-- Text excerpt follows --

Then we applied thick glue to the wood and attached our base. We used weights to ensure good contact, clamps probably would have been better.
Then we flipped the box around so that we can pour concrete in it! We also ran some masking tape along the inside seams as added insurance to make sure the cement wouldn't leak out. 

We mixed the cement to specifications 6.1L per 50lb bag, mix with electric drill @ 600rpm for 2minutes. Be aware temperature can affect the self leveling ability of the product as well as curing time. We did one bag and let it cure for one day. Then poured the next bag the following day. We also used dowels to compress the backing board to the ground in the low spots but I forgot to take pictures.

After pulling the box off the concrete, sand down the edges and voila!


----------



## kamal (Apr 21, 2009)

Awesome work, coming along very nicely.


----------



## Jmbret (Nov 6, 2010)

*slacking*

Hey All,

I have some exciting updates.

Plumbing version 1.0 is complete and has been leak tested with no apparent leaks. The only thing missing is a line to recirculate flow back into the sump if I wanted to ramp down the turnover rate (though I have a ball valve on the return side of the pump I could use) and extension lines for accessories both of which can be added down the line if necessary.

I have 2 closed loop systems plumbed with 1" pvc. 
There are 2 drains drilled in the back glass one on the left and one on the right side of the tank. They feed each into a blueline hd 40 pump, pushing approx 1200gph.
They are attached to a wave sea unit on the return side, one for each loop system one on the right side of the tank one on the left.

The drain lines for the tank are plumbed. The drain is a herbie style with 2X 1.5" drains, the short run acting on full siphon with a gate valve and the long run is emergency backup standpipe with ball valve.
The return lines are also plumbed keeping the plumbing as high up under the stand as possible with a ball valve on each so I can control the flow on either side of the tank. I hung my refuge light on them. There are 2X 1" returns that each get split with a "y" into two lock lines. The pump driving this is a blueline 70 which outputs 1400gph.

The light fixture was also disassemble fully, reflectors cleaned and polished, fans dusted etc and installed into the canopy.

Also, I have the tank filling with R/O water and slowly mixing salt in! It has taken 3 days so far to fill with my 100GPD unit!

-- Text excerpt concluded --
-- Given information follows --

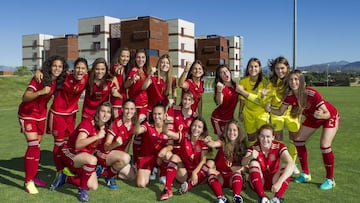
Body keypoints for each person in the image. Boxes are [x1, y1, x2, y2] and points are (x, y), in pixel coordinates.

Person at [265, 70, 339, 190]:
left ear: (301, 81)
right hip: (312, 118)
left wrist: (320, 115)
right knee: (298, 140)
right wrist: (269, 109)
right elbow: (280, 112)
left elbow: (327, 113)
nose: (293, 82)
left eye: (296, 79)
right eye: (291, 79)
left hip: (329, 116)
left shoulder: (312, 93)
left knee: (325, 146)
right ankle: (305, 174)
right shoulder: (289, 96)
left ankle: (330, 179)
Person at [18, 55, 68, 194]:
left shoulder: (57, 81)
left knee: (37, 147)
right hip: (27, 114)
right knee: (33, 145)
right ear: (49, 67)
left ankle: (33, 176)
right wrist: (40, 91)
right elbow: (25, 97)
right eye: (54, 65)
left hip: (41, 116)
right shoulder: (39, 78)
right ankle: (28, 181)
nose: (57, 68)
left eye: (60, 66)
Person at [50, 102, 114, 202]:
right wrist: (96, 137)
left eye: (108, 112)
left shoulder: (104, 127)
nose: (105, 114)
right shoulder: (88, 123)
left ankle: (66, 178)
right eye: (103, 111)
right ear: (97, 112)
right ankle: (82, 191)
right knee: (92, 160)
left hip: (83, 157)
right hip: (69, 151)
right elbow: (78, 145)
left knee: (93, 186)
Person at [45, 58, 89, 172]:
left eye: (83, 68)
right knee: (59, 143)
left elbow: (102, 75)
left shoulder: (86, 78)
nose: (80, 70)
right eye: (78, 67)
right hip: (58, 115)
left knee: (68, 143)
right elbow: (49, 73)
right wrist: (39, 71)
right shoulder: (64, 76)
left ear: (86, 70)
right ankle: (60, 170)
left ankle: (66, 167)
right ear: (73, 69)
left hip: (71, 115)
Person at [160, 117, 210, 201]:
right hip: (184, 174)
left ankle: (188, 186)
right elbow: (167, 132)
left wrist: (194, 173)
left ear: (202, 130)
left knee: (210, 163)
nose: (196, 129)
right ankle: (167, 189)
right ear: (191, 126)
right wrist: (165, 123)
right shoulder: (184, 135)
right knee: (175, 157)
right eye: (194, 125)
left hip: (197, 175)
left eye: (199, 127)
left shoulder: (203, 141)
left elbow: (203, 161)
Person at [242, 124, 295, 203]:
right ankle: (262, 197)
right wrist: (250, 157)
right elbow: (243, 162)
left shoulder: (279, 146)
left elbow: (291, 164)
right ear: (259, 137)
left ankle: (277, 198)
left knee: (285, 166)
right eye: (262, 136)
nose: (265, 139)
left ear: (273, 137)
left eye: (268, 136)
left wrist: (279, 182)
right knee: (253, 163)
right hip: (258, 181)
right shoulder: (254, 147)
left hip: (274, 180)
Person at [267, 56, 300, 174]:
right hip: (276, 112)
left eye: (282, 68)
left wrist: (299, 115)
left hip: (291, 112)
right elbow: (267, 98)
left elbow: (299, 96)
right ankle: (281, 164)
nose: (280, 71)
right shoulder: (271, 82)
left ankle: (292, 163)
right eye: (277, 69)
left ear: (287, 68)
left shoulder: (292, 80)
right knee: (278, 139)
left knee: (295, 138)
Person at [95, 99, 136, 190]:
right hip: (104, 153)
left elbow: (128, 143)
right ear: (122, 109)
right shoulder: (116, 123)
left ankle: (103, 171)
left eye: (132, 109)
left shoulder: (133, 124)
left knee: (132, 176)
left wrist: (123, 160)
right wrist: (116, 144)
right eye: (126, 109)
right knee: (126, 158)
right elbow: (106, 146)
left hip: (118, 156)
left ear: (135, 110)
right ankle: (109, 176)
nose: (129, 111)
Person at [204, 120, 247, 203]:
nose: (231, 132)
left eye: (234, 130)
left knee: (237, 172)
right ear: (226, 132)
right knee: (210, 171)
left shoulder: (242, 146)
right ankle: (221, 197)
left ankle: (236, 196)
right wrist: (208, 141)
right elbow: (214, 144)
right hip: (220, 177)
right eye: (229, 130)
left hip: (233, 178)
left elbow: (247, 167)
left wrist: (239, 168)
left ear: (239, 132)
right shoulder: (223, 141)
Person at [133, 103, 169, 188]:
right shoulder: (147, 126)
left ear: (165, 115)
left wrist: (167, 148)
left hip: (160, 158)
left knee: (168, 154)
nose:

-- Given information concluded --

◆ **Set of tasks**
1. Print the aquarium build thread from "## Jmbret (Nov" down to "line if necessary.".
2. Carry on the aquarium build thread, picking up after its final sentence.
The lines above come from a different source than the aquarium build thread.

◆ **Answers by task**
1.
## Jmbret (Nov 6, 2010)

*slacking*

Hey All,

I have some exciting updates.

Plumbing version 1.0 is complete and has been leak tested with no apparent leaks. The only thing missing is a line to recirculate flow back into the sump if I wanted to ramp down the turnover rate (though I have a ball valve on the return side of the pump I could use) and extension lines for accessories both of which can be added down the line if necessary.

2.
Once full, will add remaining salt and cut egg crate to fit and install my base rock. Can't wait to see how puny my live rock in my 90 gallon tank will look in here LOL

I still have to relocate my RO unit to the laundry room to take advantage of the auto top off float I have in my Saline Solution sump.

I might incorporate filter sock in the end of the main drain pipe, thoughts?

I still want to setup my deltec calcium reactor (but have no clue where to start!) and tank goes on...

More pictures to come!


----------



## explor3r (Mar 14, 2010)

OMG!!!!!!!!!!!!Jacob that is fantastic who would not like to upgrade eh.
I'm glad for you I wish I was here to help you but I just came back last night from a short trip, well I'm still on time to help you if you need me you know all you have to do is ask
Congrats again and keep uploading pictures you know how it works..no pictures no fun..


----------



## Jmbret (Nov 6, 2010)

Welcome back Alex! Thanks for your kind offer! I will definitely be enlisting help from the good people at the Frag Cave when the time is right for advice and stocking some amazing showpieces! 

I am still cycling things so still have a while to go! 

Morning FTS!


----------



## advanced reef aquatics (Apr 20, 2009)

Hey, i remember that tank, i installed it years ago if i recall correctly.
guy named James sold it?
i just dug through my portfolio pics and have that tank being installed new.
It was a custom Perfecto.
That particular tank stuck in my head as we had to bring it up 3 flights of stairs as it would not fit in the elevator.


----------



## Jmbret (Nov 6, 2010)

advanced reef aquatics said:


> Hey, i remember that tank, i installed it years ago if i recall correctly.
> guy named James sold it?
> i just dug through my portfolio pics and have that tank being installed new.
> It was a custom Perfecto.
> That particular tank stuck in my head as we had to bring it up 3 flights of stairs as it would not fit in the elevator.


Yes you are correct!

I can't believe you lugged this thing up the stairs. It was a major PITA to move.

Cheers!


----------



## advanced reef aquatics (Apr 20, 2009)

3 guys including James, my stronger and younger days for sure.


----------



## verano (Mar 4, 2013)

Really nice cant wait to see more updates.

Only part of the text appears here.